Hong Kong v China – Less Government Is So Obviously Better

Published October 4, 2014

Perhaps lost in the incessant, rolling bad news shuffle that is the Barack Obama Administration are the ongoing Hong Kong protests of rising Chinese domestic interference.

This is exactly the sort of thing we freedom lovers and free marketeers feared when in 1984 the British agreed to in 1997hand over control of the island to the mainland Communists.

To alleviate the concern, the Chinese Communists pledged non-interventionism.

(T)he Chinese government in Beijing promised to let Hong Kong keep its special rights and its autonomy — a deal known as “one country, two systems.”

But we knew the Chinese Communist Party couldn’t forever resist assaulting the golden goose.

(S)tudent groups led peaceful marches to protest China’s new plan for Hong Kong’s 2017 election, which looked like China reneging on its promise to grant the autonomous region full democracy….
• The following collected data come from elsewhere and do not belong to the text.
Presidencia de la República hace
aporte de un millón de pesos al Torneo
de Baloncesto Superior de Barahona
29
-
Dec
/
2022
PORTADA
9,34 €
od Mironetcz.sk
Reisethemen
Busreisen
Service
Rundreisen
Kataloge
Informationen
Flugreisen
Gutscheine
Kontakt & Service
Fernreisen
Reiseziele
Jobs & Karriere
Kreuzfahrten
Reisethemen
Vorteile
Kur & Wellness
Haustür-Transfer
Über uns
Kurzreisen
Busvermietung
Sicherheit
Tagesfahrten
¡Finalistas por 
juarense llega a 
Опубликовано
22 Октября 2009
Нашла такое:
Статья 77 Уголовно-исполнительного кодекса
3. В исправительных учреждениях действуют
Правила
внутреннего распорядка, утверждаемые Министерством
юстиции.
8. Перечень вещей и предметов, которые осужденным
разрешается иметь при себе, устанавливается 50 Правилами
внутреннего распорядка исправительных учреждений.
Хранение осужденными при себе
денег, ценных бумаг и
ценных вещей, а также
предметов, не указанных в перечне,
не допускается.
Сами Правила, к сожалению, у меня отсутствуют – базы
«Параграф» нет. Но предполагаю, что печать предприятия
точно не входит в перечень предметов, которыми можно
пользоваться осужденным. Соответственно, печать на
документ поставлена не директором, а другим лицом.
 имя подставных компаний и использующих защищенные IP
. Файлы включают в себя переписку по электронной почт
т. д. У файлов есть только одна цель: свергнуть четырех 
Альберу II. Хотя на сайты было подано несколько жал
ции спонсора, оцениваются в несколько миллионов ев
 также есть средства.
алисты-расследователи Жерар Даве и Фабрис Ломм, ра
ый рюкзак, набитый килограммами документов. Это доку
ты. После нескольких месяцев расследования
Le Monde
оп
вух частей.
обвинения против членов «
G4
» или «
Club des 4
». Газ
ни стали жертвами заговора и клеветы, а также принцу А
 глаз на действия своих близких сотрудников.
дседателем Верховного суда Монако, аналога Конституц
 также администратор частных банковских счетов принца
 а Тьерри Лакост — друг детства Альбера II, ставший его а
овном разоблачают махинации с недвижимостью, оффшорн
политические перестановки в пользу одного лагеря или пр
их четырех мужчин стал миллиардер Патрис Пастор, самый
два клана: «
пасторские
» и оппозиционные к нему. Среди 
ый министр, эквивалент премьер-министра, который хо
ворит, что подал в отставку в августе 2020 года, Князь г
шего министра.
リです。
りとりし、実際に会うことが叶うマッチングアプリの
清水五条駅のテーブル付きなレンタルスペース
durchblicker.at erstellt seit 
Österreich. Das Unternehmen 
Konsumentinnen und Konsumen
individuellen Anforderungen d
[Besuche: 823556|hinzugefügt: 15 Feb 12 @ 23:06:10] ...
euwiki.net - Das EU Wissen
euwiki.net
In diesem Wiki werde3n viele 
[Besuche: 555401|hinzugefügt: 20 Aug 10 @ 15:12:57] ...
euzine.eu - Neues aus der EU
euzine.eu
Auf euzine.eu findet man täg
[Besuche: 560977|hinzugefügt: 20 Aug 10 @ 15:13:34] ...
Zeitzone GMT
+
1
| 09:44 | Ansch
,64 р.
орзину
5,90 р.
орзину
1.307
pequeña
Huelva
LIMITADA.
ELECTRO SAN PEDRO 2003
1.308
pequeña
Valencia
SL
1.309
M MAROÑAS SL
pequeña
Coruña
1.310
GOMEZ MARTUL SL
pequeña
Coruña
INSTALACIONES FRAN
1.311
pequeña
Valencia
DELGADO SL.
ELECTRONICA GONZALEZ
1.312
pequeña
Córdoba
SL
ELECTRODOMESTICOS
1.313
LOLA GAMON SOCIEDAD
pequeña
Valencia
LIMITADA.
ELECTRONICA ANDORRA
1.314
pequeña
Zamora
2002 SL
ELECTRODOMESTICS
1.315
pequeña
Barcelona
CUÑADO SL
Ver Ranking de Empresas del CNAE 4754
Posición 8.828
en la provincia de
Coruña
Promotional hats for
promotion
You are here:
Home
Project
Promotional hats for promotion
Crackdown on Protests by Hong Kong Police Draws More to the Streets

Downtown Hong Kong turned into a battlefield of tear gas and seething crowds on Sunday after the police moved against a student democracy protest, inciting public fury that brought tens of thousands of people onto the streets of a city long known as a stable financial center.

Sound familiar?

Chaos In Hong Kong Rivals Tiananmen Square Crackdown 25 Years Ago

And there is no question Hong Kong is a golden goose.  Left to its autonomous, less-government ways Hong Kong has become a free speech-free market Xanadu.

As one of the world’s leading international financial centers, Hong Kong’s service-oriented economy is characterized by low taxation, near free port trade and well established international financial market….

According to Index of Economic Freedom since the inception of the index in 1995, Hong Kong has remained the world’s freest economy. 

The economy is governed under positive non-interventionism, and is highly dependent on international trade and finance….

Hong Kong’s gross domestic product, between 1961 and 1997, has grown 180 times. Also, the GDP rose by 87 times per capita….

This policy has often been cited by economists such as Milton Friedman and the Cato Institute as an example of the benefits of laissez-faire capitalism.

Is the golden goose threatened?  The entire flock is.

Hong Kong Unrest May Shake World Economy

The Chinese Communists should understand this.  They have over the last couple of decades loosened ever so slightly their internal economic restrictions.  Which has allowed for some selective, amazing growth – Alibaba, anyone? – of which those under the authoritarians could previously only dream.

So here we have perfect, evolutionary compares-and-contrasts.

Decades of on-all-fours, Huge Government China – resulting in horrendous human condition, tens of millions of deaths and abject destitution.

Slightly loosened Chinese government shackles – resulting in limited economic explosion.

And walking upright – sprinting forward, actually?  Minimalist regulation Hong Kong – whose free markets and free trade have resulted in the freest and best economy on Earth.

Which would you choose?

We here have the opportunity to learn these lessons – and make the right choices.  In sectors throughout our economy.

A horrendous example of de-evolutionary, destructive, China-esque domestic policy?

Over those seventy or so years, our anti-free-market farm policy warped the emerging global farm market.  The world’s growers saw our bad moves – and matched them.  Subsidy-for-subsidy, tax-for-tax, protectionism-for-protectionism.

Seven decades later, we have a worldwide Crony Socialist nightmare mess.

All of which can be simply fixed.

The world’s crop-producing nations need to sit down together, each with a copy of everyone else’s lists of protectionist policies. And start horse trading.

“Brazil – how about if you get rid of this subsidy, we’ll each get rid of one.”

“Mexico – if you get rid of this tariff, we’ll each get rid of one.”

Let the subsequent discussions ensue. Lather, rinse, repeat.

And then we do the same with iPhone parts.  And cars.  And tires.  And….

China has slowly, selectively learned these lessons – and has begun crawling towards the triumphant Hong Kong free market model.  Even as they now look to rein in the visual aide.

We have spent the last decades too often assuming the Chinese-model fetal positions.

There’s an old joke:

Patient: “Doctor, it hurts when I do this.”

Doctor: “Don’t do that.”

It hurts when China does it.  It hurts when China does it to Hong Kong.

Why are we doing it to ourselves?  And thus the rest of the world?